The Investec Songo Specialized team kept their unbeaten record intact in the Women’s category by claiming win number four on the longest stage of the Absa Cape Epic on Wednesday.
Annika Langvad and Kate Courtney were able to power away from their rivals who could do nothing to stop their seemingly unshakable surge to the 2018 title on the 122km haul from Robertson to Worcester – and not even a crash into some other riders near the end, which brought both the leaders down, could stop their progress.
While the three-time Women’s category champion and her novice partner were once again handling everything their rivals, the route and even other slower competitors could throw at them, the good news is that the races for second position on each stage are producing some excitement in what would otherwise be something of a procession.
On Wednesday Langvad and Courtney rode away from their rivals twice, first to claim the Women’s Hotspot 17km into the stage, and then again with about 40km to go they surged to their race-winning break and built a substantial victory of well over five minutes and extend their overall lead to more than 12 minutes.
Team Spur’s Ariane Lüthi and Githa Michiels and a resurgent Ascendis Health’s Sabine Spitz and Robyn de Groot fought a race-long battle for the runner up spot. Although both teams spent time chasing their rivals, the positions on the bottom steps of the podium were decided on a sprint with Lüthi and Michiels claiming second, also for the fourth day in a row.
The vanquished pair from Tuesday’s sprint, Mariske Strauss and Annie Last (Silverback-KMC), had a tough day on Wednesday and finished a distant fourth. Strauss and Last are still third overall, but are now 12 minutes behind the Spur duo, and just seven minutes ahead of Ascendis Health, meaning the dice for the third step of the final overall podium is still far from finalised ahead of the final four days’ racing.
Despite their dominant performance over the Prologue and first three stages, Langvad and Courtney know they can take nothing for granted, and the dramas they negotiated on Wednesday proved their point.
“The thing about this terrain is that it is so rough and you can have mechanicals,” said Langvad. “Even on paper it looks like a comfortable lead but you still need to perform solidly because it is so unpredictable and a lot of things can happen out there.
“Today there was some traffic with the guys who started ahead of us, both at the beginning and here near the end,” added the four-time World Champion when talking about the masters and grand masters riders who start five minutes ahead of the UCI Women’s batch.

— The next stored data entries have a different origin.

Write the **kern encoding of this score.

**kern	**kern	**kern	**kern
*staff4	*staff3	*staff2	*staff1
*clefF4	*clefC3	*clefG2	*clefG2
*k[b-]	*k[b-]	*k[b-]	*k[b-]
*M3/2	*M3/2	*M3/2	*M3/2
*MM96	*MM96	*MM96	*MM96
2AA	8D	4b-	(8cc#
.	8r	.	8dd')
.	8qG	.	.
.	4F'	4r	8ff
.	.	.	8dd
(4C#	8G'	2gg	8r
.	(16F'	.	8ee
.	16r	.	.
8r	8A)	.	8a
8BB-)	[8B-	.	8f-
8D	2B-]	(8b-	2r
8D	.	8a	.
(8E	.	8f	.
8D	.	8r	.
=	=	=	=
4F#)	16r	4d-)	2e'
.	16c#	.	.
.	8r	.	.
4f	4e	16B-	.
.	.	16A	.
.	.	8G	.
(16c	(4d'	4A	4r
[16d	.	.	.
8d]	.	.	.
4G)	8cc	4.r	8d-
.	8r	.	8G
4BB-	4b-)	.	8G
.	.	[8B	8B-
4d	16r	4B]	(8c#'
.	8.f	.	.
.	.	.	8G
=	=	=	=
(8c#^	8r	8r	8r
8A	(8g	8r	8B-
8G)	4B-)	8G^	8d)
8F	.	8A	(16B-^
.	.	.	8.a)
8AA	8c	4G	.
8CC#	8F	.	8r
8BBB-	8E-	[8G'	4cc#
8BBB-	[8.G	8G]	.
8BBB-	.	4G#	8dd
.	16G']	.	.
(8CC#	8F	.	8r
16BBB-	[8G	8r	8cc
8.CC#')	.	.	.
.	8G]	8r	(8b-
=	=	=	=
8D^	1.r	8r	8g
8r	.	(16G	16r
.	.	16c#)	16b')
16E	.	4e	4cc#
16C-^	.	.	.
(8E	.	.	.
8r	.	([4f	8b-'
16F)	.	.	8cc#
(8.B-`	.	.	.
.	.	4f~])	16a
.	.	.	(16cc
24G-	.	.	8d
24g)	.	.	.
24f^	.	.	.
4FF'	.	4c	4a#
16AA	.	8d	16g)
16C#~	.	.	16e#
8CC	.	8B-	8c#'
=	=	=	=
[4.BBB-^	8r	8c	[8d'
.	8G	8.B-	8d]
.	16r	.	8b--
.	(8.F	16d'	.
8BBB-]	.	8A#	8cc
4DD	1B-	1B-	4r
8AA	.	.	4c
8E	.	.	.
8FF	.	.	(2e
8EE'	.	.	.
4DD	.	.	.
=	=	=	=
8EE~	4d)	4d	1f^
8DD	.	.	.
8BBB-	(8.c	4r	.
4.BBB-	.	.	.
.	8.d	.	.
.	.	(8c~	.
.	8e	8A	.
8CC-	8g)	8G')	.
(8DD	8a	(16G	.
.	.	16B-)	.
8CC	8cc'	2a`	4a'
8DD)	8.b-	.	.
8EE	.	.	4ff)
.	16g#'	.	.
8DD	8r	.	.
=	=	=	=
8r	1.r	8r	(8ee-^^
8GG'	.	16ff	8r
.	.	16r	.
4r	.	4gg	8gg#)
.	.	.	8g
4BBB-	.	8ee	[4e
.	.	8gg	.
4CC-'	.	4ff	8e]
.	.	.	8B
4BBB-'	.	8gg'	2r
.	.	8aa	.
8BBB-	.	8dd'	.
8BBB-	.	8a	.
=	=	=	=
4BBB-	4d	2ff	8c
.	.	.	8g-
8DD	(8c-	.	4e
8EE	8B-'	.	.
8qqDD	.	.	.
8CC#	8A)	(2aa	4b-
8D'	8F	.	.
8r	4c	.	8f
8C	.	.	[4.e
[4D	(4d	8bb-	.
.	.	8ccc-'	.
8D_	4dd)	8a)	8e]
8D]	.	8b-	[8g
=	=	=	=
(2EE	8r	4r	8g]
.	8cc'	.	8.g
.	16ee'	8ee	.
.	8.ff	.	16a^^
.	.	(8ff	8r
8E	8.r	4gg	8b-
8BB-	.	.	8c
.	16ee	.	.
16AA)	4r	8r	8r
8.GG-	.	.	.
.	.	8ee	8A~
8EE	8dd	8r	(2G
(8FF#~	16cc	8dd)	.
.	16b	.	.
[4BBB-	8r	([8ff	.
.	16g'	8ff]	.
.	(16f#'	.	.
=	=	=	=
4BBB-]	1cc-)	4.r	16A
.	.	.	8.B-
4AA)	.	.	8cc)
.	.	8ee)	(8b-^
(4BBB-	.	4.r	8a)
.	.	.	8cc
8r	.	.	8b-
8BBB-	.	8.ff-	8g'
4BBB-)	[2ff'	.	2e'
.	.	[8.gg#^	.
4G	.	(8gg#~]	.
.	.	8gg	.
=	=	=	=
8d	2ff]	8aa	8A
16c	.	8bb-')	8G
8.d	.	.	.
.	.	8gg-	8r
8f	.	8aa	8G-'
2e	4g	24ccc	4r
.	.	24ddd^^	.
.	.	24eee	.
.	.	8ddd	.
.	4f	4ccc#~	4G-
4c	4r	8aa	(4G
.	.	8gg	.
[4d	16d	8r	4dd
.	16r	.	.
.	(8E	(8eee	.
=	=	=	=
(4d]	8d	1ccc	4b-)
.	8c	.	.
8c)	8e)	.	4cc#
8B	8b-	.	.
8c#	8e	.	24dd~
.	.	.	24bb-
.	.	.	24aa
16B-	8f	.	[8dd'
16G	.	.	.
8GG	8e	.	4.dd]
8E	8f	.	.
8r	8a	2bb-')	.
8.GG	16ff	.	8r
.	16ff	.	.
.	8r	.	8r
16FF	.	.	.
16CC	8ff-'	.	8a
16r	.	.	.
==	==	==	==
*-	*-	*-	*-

“Because of the format, there are guys out there on the course and in the beginning they were a little bit in our way and we had to yell to get them to get out of our way.
“And then again near the finish it turned a bit sandy and we wanted to overtake one guy and he just stood still … and we both went flying,” said Langvad, indicating herself and her partner.
Their cautious view was backed up by a very happy five-time race winner Christoph Sauser, who is mentoring both the men’s and women’s Investec Songo Specialized teams that are now both wearing their respective race-leaders jerseys.
“It is never wrapped up in the Absa Cape Epic. Physically Kate has never done eight days but at least now they do not have to go full gas every day. They just need to try to make up some time at the end of each stage, and if they do not make up time, or even lose a little, as they say it is still a winning day.
“It is good we have both teams in yellow with quite a bit of time but everything can be put upside down very quickly – you only borrow the jersey on this race.”
Courtney was once again full of praise for her far more experienced partner, giving her lots of the credit for just finishing:
“That was a really tough day. As a cross-country rider, and a newbie to the race and the stage racing game, 120 kilometres was a lot for me. Luckily for me, Annika, while she is such a champion, is also a great team player and she helped a lot. She took care of me and made sure I stayed within my limit, then when I was over my limit I got to ride the Annika Express home.
“That allows us to maximise our strengths, get time on the climbs … and allows me to finish!”
In the race for the inaugural Absa African Women’s special jersey, Candice Lill and Amy Beth McDougall (dormakaba) consolidated their already impressive lead. Although McDougall has not been 100% healthy, it seems like only a disaster will rob them of the title. They lead by just under an hour with 14-time race finisher Hannele Steyn and extraordinary ultra-distance athlete Jeannie Dreyer (Nolands Spar) second with Nadia Visser and Katie Lennard (Western Girls) third.